Investor Risk: Robo – Advisory Services

Advisory services in conjunction to investor risk profile is a new application helping both investor and fund manager to pair as exactly as possible the dynamic of financial markets and subsequently client’s investment portfolio to the variability of client’s risk profile. A comprehensive report and adjustment signals are issued in order to obtain the best decision that may optimize the decision process reflected in portfolio risk and performance.

Portfolio Risk Assessment

Assessing risk for investment portfolios is a very complex task nowadays, mostly because of market increasing volatility and a totally new volatility pattern end let’s say four years ago. New risk assessment tools are developed to assess portfolios on both performance and risk management. These new developed assessment tools are using advanced causal stochastic algorithms based on Shannon’s Information Theory than Euler’s Gamma and Beta functions, where solutions to support the decision process are implemented only if more than 98% of the calculated outcome is within the targeted risk / performance objectives.

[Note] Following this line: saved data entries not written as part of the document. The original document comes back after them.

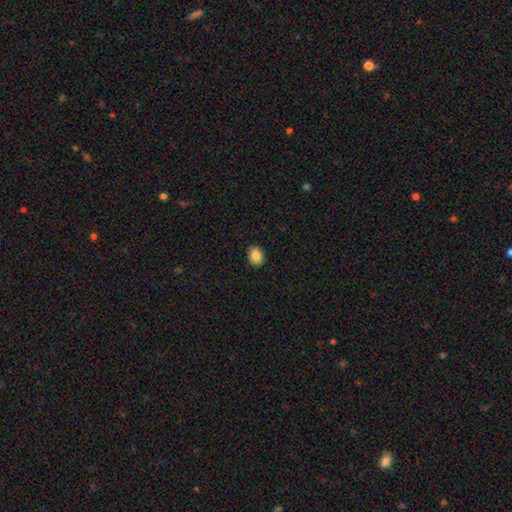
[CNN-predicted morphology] Overall: smooth (85%). How rounded: in between (63%; round 36%). Merging: none (88%).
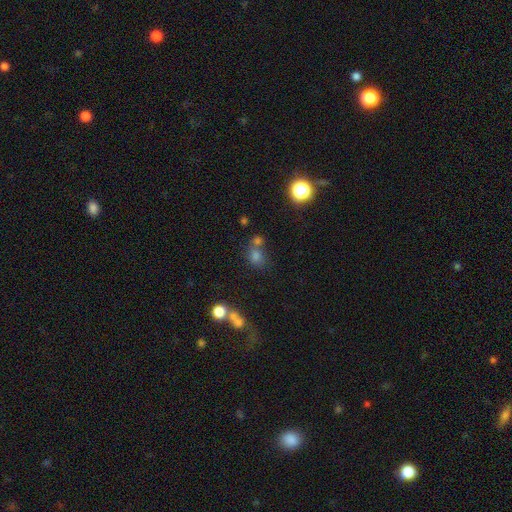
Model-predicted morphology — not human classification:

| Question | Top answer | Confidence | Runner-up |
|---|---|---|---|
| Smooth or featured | smooth | 68% | star or artifact (23%) |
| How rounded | round | 64% | in between (34%) |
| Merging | none | 49% | merger (34%) |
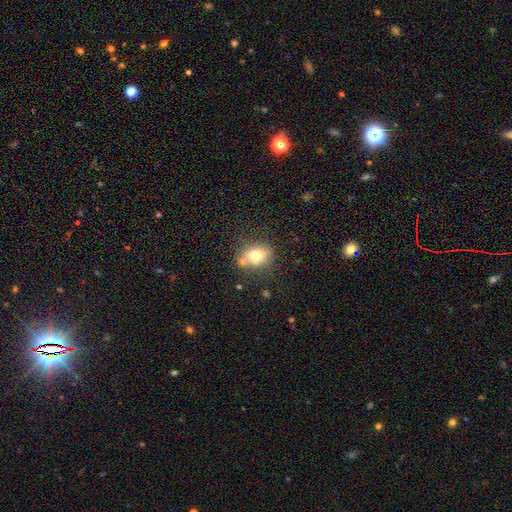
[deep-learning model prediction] Morphology: type=smooth (72%); roundness=in between (62%); merging=none (65%).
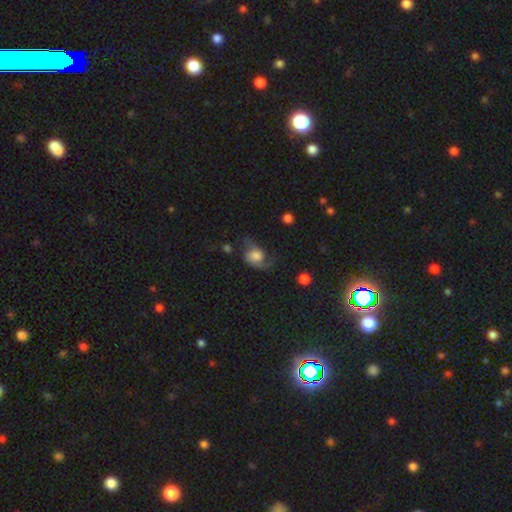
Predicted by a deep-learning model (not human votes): Smooth or featured?
  - featured or disk: 48% *
  - smooth: 42%
  - star or artifact: 10%
Merging?
  - none: 36% *
  - major disturbance: 34%
  - minor disturbance: 27%
  - merger: 3%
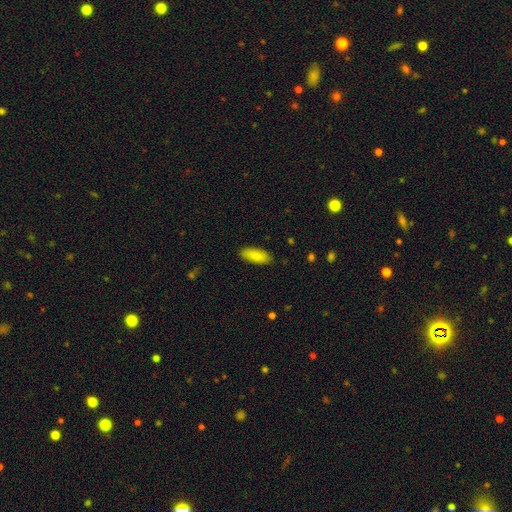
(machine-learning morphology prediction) Smooth or featured? Predicted: smooth (p=0.88). How rounded? Predicted: in between (p=0.79). Merging? Predicted: none (p=0.88).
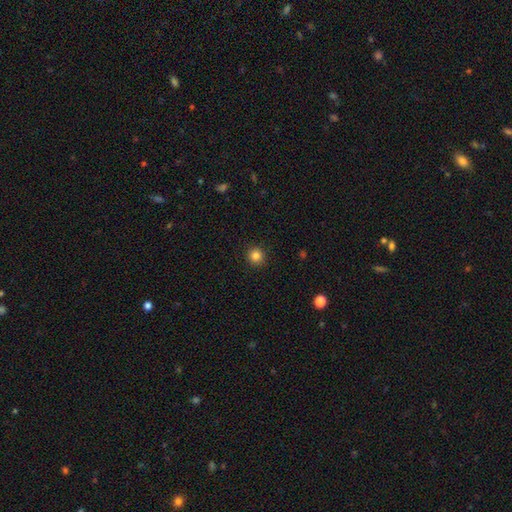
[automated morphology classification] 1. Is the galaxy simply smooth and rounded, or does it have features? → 84% smooth, 12% star or artifact, 5% featured or disk.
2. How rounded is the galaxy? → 94% round, 5% in between, 1% cigar-shaped.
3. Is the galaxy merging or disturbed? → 92% none, 5% minor disturbance, 2% major disturbance, 1% merger.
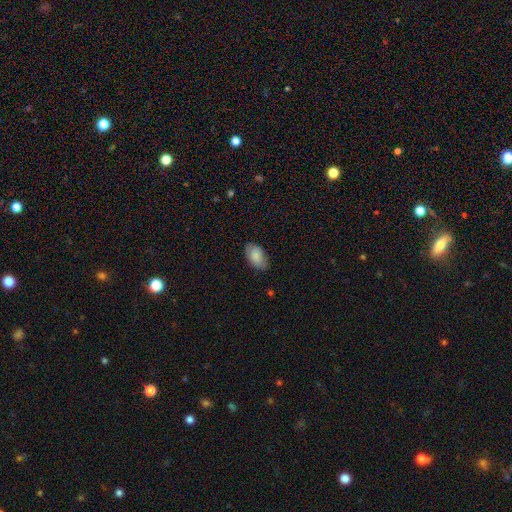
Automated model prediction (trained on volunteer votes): A smooth galaxy with no disk features (82%) that is in between round and cigar-shaped (93%).

Vote fractions:
- Smooth or featured? smooth: 82% / featured or disk: 12% / star or artifact: 6%
- How rounded? in between: 93% / round: 6% / cigar-shaped: 1%
- Merging? none: 79% / minor disturbance: 17% / major disturbance: 3% / merger: 1%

Quantitative and Qualitative Portfolio Risk Assessment

As the bulky part of risk assessment is calculated using mostly traditional quantitative analytics, the qualitative assessment are taking in account hard to convert, high risk impact factors as the politic, demographic, geographic, social and economic factors.

Portfolio Risk: Robo - Advisory services

As well as the Robo – Advisory services are used for Client’s – Portfolio Risk pairing, Portfolio advisory services uses technology that enable risk adjusting algorithms, based on market behavioral pattern as support information for the decision makers during the investment process.

Organizational Risk Assessment

A new approach of Risk propagation within corporate’s organization with high impact on financial performance and quality decision that support the investment process is developed to assess the organizational risk.

Advanced implementation using risk clustering, signal propagation, entropy theory, organizational risk assessment, joint effect of performance risk and performance propagation based on recently issued studies and research are employed to permanently monitor and adjust the organizational risk.

Our applications are fully assessing the risk – performance ratio at the level of any organization and the management, the impact, the quality and the effectiveness of information flow between departments and management then adjusting dynamically the decision information support, enhancing the performance output.

Decision Risk Assessment

Within any organization the quality of decision and its underlaying and quantified risk makes possible or not to reach the targeted performance objectives. Any adjustment of the decision risk has a tremendous impact on the proposed performance objectives. Consequently, the assessment of decision process is focused specially on the right conversion of the external qualitative and quantitative impact factors that may affect both the decision process quality and its risk attributes.

Implementing a highly elaborate set of conversion algorithms and procedures, FincoNet can supply the decision maker with the necessary tools that make the decision process a quite common task based on real market event signals, translated in indicators, easy to be interpreted and adjusted while prioritizing creation of performance and risk mitigation.